By susan peplow From: Phx J-Tree Jun 16, 2008 rating: 5.11+
I'm curious if there is anybody that actually has done this route. And I mean done in the sense of lead it ground up without falling.
It's a beautiful route going up clean rock on an orange stain. I took a gander at it and seriously considered leading it as the guide indicated it at 11a/b. But in a moment of weakness or clarity I realized I was not feeling as froggy or strong as I'd like and opted to set up a TR from the neighboring .10 (The anchors just a few feet away from each other and easily accomplished.)
I tie in my TR and boulder up to the first bolt. I bit technical as I thought about leading it and falling into the rocks below. I get to the side pulls, I get my feet up, I shoot for a small notch in the stone which I get then..... what's next? SHUT DOWN!!! TAKE!! HANG!!!
After several attempts and my fingers protesting I decide to not try any further. Even if I made it through it would be in horrible style. I lower. Two other fairly competent .11 climbers attempted out little TR session and failed just as miserably.
We took our beating and asked out buddy up top to break it down and pull the draws.
So, I ask again. Who has actually done this route and what's the grade? Best I can tell, we were shut down BEFORE the actual crux. Granted my grade is based on the first 12 feet and my ego says .12 but for sure it's at least hard .11++++
Susan, I think Rhicard drilled this little tester several years ago. Your right it feels more like hard 5.11 than 11c. I got on this thing several months ago as was begging for mercy on the first few clips. I did this route years ago and remember feeling that 5.11 was about right. I wonder if a few holds have snapped off in the first 20 feet.
By susan peplow From: Phx J-Tree Jun 20, 2008 rating: 5.11+
Jim, get up there and give it a pull. Scott also said he remembered it being "solid 11".
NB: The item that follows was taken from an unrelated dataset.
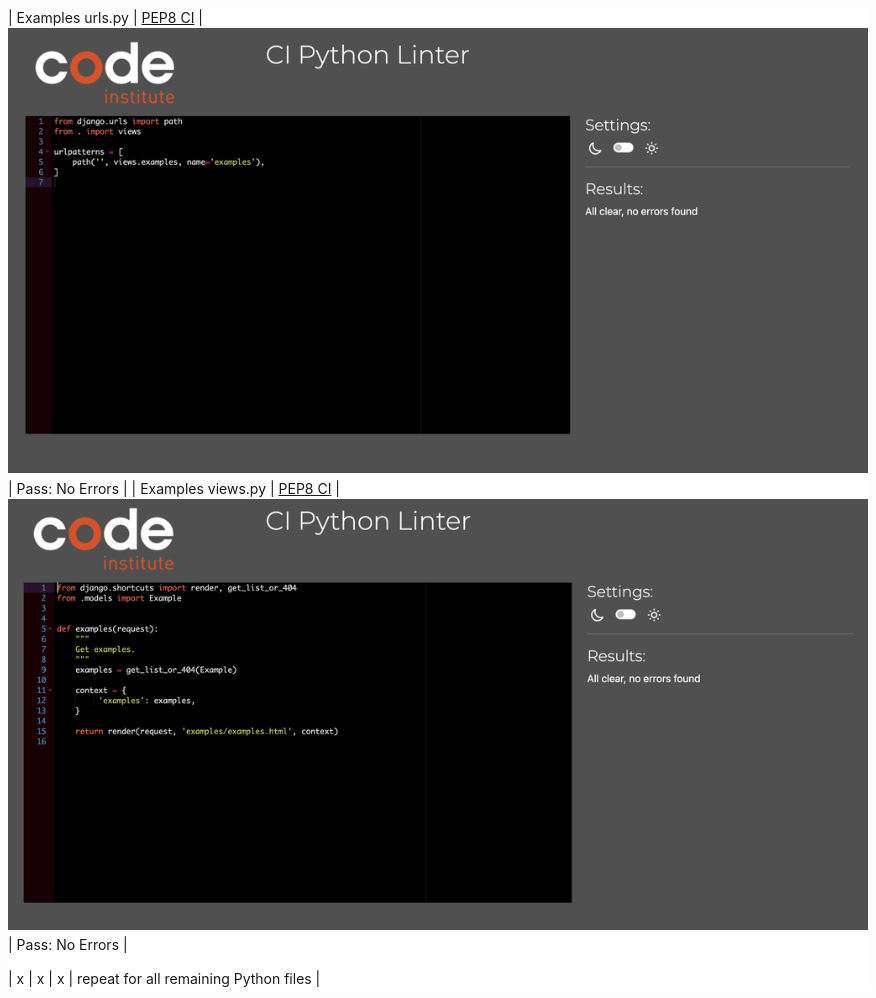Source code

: | Examples urls.py | [PEP8 CI](https://pep8ci.herokuapp.com/https://raw.githubusercontent.com/ThomG1/purple-hex-studios/main/examples/urls.py) | ![screenshot](documentation/py-validation-examples-urls.png) | Pass: No Errors |
| Examples views.py | [PEP8 CI](https://pep8ci.herokuapp.com/https://raw.githubusercontent.com/ThomG1/purple-hex-studios/main/examples/views.py) | ![screenshot](documentation/py-validation-examples-views.png) | Pass: No Errors |



| x | x | x | repeat for all remaining Python files |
Next time in the area give it a pull...an honest ascent. This route pretty much shut down. If I continued to work it, I would likely would have lost all ability to type for months. And what would MP do then?
Also, I'm curious to see if you head slightly left between the 1st & 2nd bolt or if you use that little notch (which is now chalked to shit) going left, might be slightly easier.
Susan, 1st, this isn't the route Eric bolted that's farther right. I have some memory, or maybe not... I can't remember, of going left at some point down low through the difficult bit. I also remember a very hard scary clip with "ankle buster" written all over it. It's was also very sharp and painful for the 1st 20 feet or so. I'm off to Colorado for 6 weeks in a few days but I'll get on this thing again in the fall. I'm curious now.
By susan peplow From: Phx J-Tree Jun 25, 2008 rating: 5.11+
The route was put up by Scott. I asked him the same series of questions. He claimed solid .11 I claim BS.
Thing is sharp and hard. Maybe I'll join you in the fall so you can show me how it's done.
Those starts are tough, I've been shut down on "Munchkinland" at least 5 times, having onsighted a fair number of other 10d sport routes in the meantime.
I don't know about this route, but on "Munchkinland" being 6'2 like Scott probably helps.
Did this today "ground up without falling". I was the second person on it and flashed it. Thought it was solid 11 could even be hard eleven. Stayed left at the first bolt then moved right on to the big ledge. It is hard from the start until you get on to the ledge.
For me the moves weren't too hard, but figuring out a sequence that worked was a little tricky. My first try I hung at the second and third bolts for a while trying to put together a sequence. Getting up on the bulge and then committing to the gaston move was especially tricky. Knowing the moves, I did it second go pretty easily, but I am fairly tall myself at about 6'2". Like most everything at Munchkinland, I thought this was a fun route.